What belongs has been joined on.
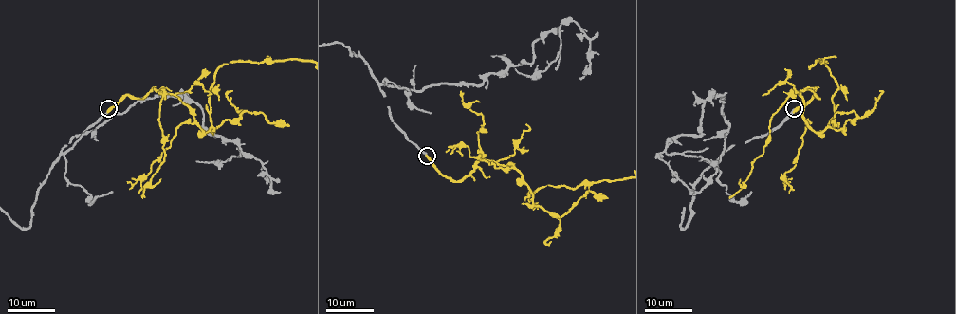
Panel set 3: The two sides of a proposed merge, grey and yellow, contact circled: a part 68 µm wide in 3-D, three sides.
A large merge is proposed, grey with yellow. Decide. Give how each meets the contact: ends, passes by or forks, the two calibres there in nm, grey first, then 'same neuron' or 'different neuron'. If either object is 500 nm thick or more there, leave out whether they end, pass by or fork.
grey ends; yellow ends; calibres 240 and 460 nm; same neuron

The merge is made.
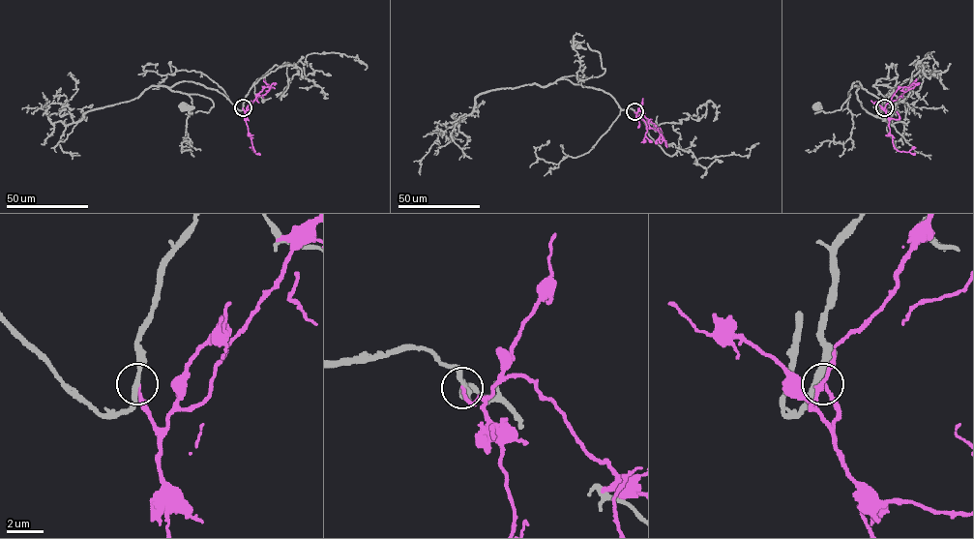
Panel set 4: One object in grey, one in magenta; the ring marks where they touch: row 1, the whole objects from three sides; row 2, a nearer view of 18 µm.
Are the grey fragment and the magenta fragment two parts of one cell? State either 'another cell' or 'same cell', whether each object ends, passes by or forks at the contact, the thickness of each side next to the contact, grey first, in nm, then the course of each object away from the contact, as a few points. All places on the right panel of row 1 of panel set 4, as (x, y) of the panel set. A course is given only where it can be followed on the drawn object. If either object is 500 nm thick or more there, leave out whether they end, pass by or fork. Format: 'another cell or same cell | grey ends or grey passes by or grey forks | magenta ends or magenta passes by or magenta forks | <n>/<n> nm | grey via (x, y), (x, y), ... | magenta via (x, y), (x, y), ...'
another cell | grey passes by | magenta ends | 280/180 nm | grey via (884, 107), (881, 110), (882, 101), (857, 81), (839, 109), (815, 113), (818, 106) | magenta via (885, 107), (885, 111), (885, 104), (899, 88), (916, 85), (892, 103)

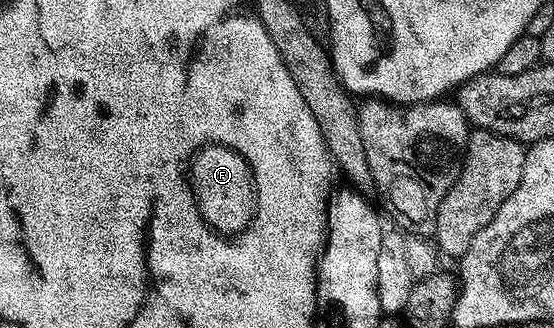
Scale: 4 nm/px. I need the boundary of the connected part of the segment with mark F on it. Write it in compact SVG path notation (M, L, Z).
M216 143L200 147L188 162L188 178L200 215L208 226L224 237L242 230L252 214L251 183L240 158Z

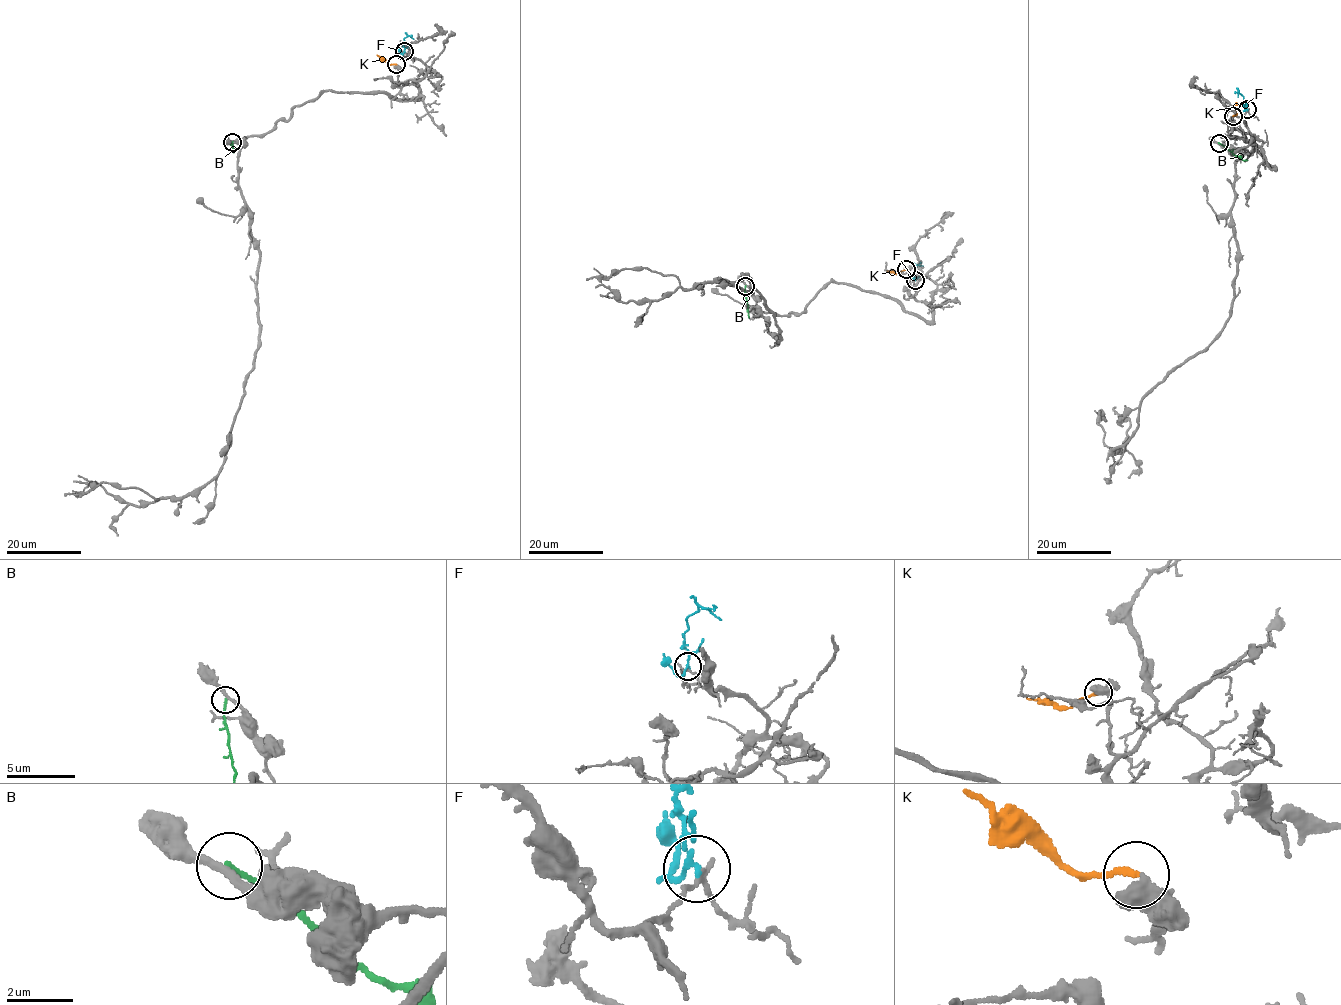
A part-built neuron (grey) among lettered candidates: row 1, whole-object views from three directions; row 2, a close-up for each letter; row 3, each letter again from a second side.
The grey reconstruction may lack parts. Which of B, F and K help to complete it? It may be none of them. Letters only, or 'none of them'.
K

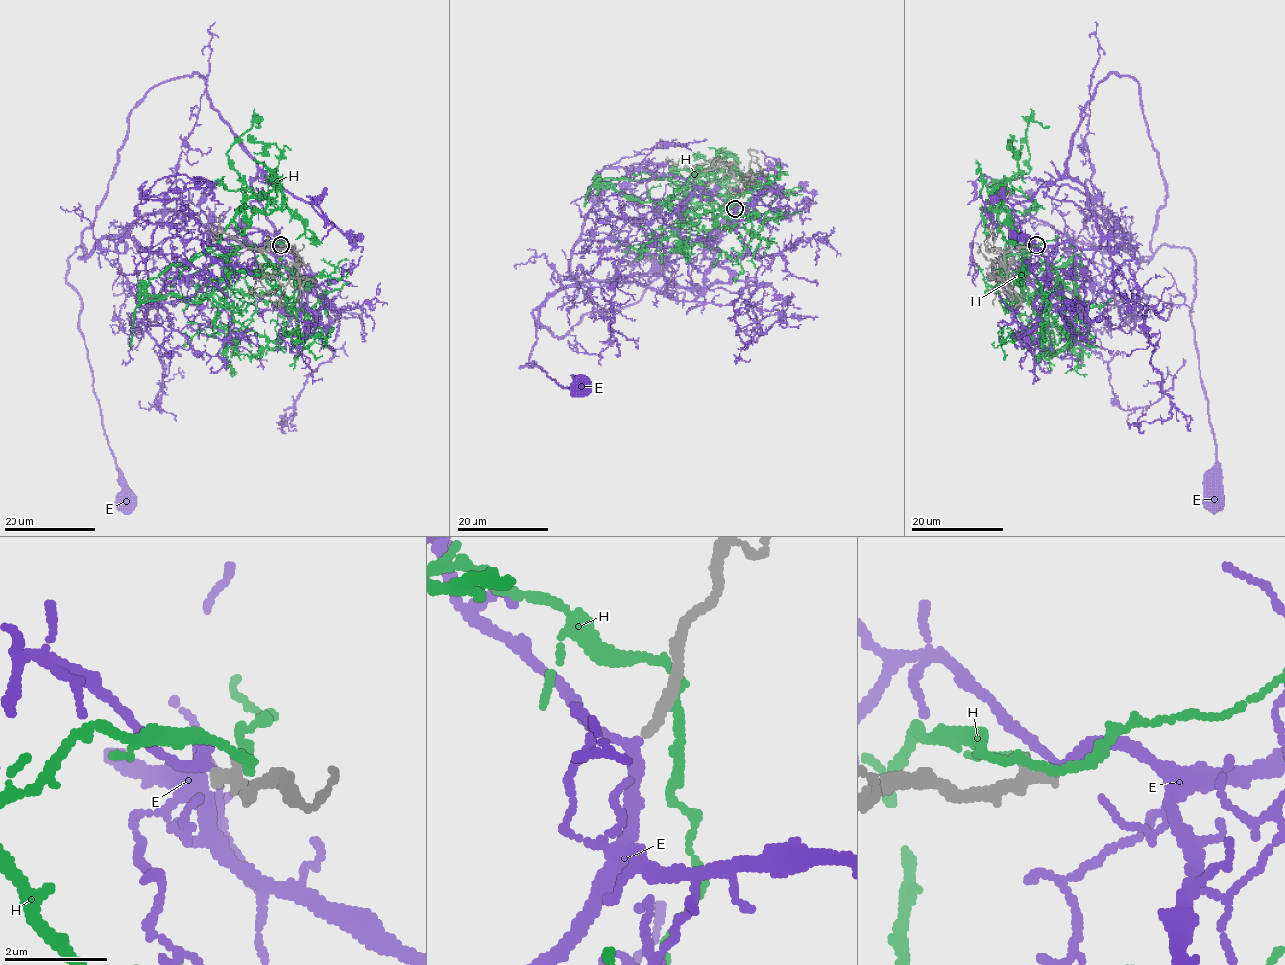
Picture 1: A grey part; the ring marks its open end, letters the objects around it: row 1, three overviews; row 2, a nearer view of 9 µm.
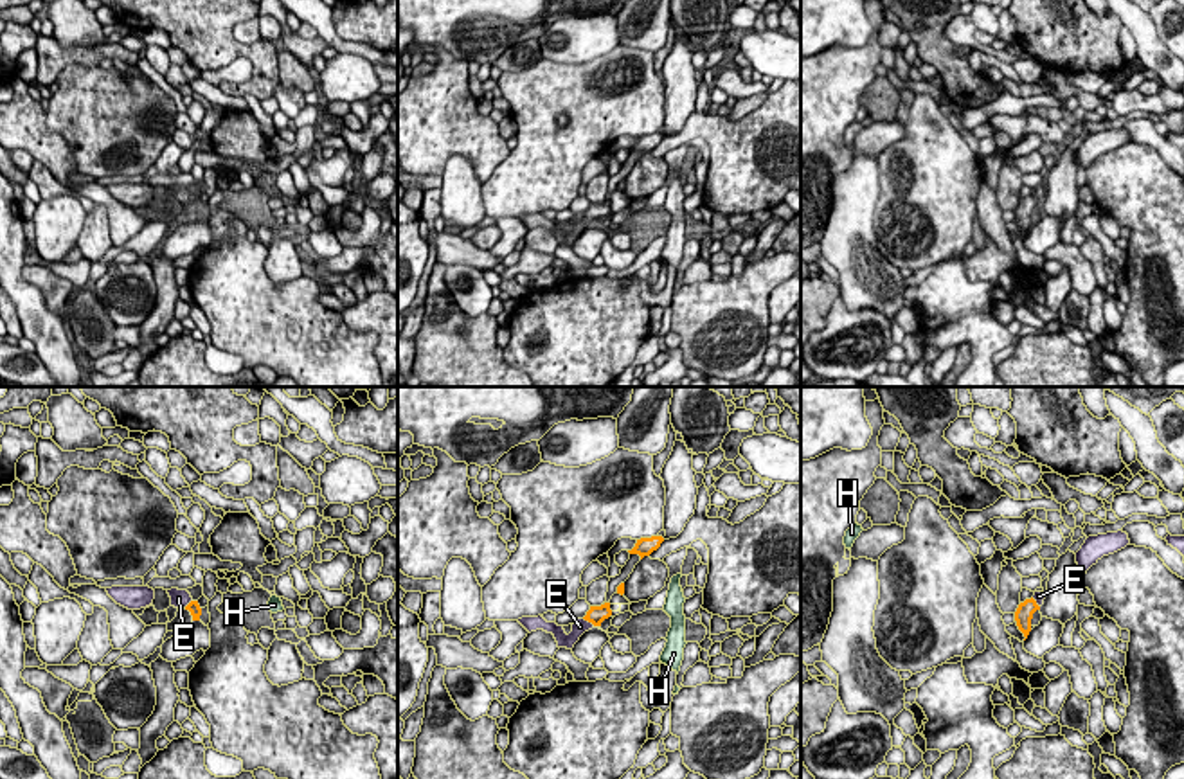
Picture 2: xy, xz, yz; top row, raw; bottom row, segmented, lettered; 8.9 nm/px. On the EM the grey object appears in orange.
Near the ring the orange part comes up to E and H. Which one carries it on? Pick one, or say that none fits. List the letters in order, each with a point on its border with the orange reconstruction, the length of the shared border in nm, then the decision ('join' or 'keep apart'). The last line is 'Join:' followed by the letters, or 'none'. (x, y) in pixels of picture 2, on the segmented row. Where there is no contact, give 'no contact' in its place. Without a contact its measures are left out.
E: xz (589, 621) | 130 nm | join
H: no contact | keep apart
Join: E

◆ ASSIGNED TASK
Print the line above containing "Scale: 4 nm/px.", the line containing "Picture 2: xy, xz, yz;", and everything between them, exactly as written. Pictures stay out.

◆ ANSWER FOR THIS EXERCISE
Scale: 4 nm/px. I need the boundary of the connected part of the segment with mark F on it. Write it in compact SVG path notation (M, L, Z).
M216 143L200 147L188 162L188 178L200 215L208 226L224 237L242 230L252 214L251 183L240 158Z

A part-built neuron (grey) among lettered candidates: row 1, whole-object views from three directions; row 2, a close-up for each letter; row 3, each letter again from a second side.
The grey reconstruction may lack parts. Which of B, F and K help to complete it? It may be none of them. Letters only, or 'none of them'.
K

Picture 1: A grey part; the ring marks its open end, letters the objects around it: row 1, three overviews; row 2, a nearer view of 9 µm.
Picture 2: xy, xz, yz; top row, raw; bottom row, segmented, lettered; 8.9 nm/px. On the EM the grey object appears in orange.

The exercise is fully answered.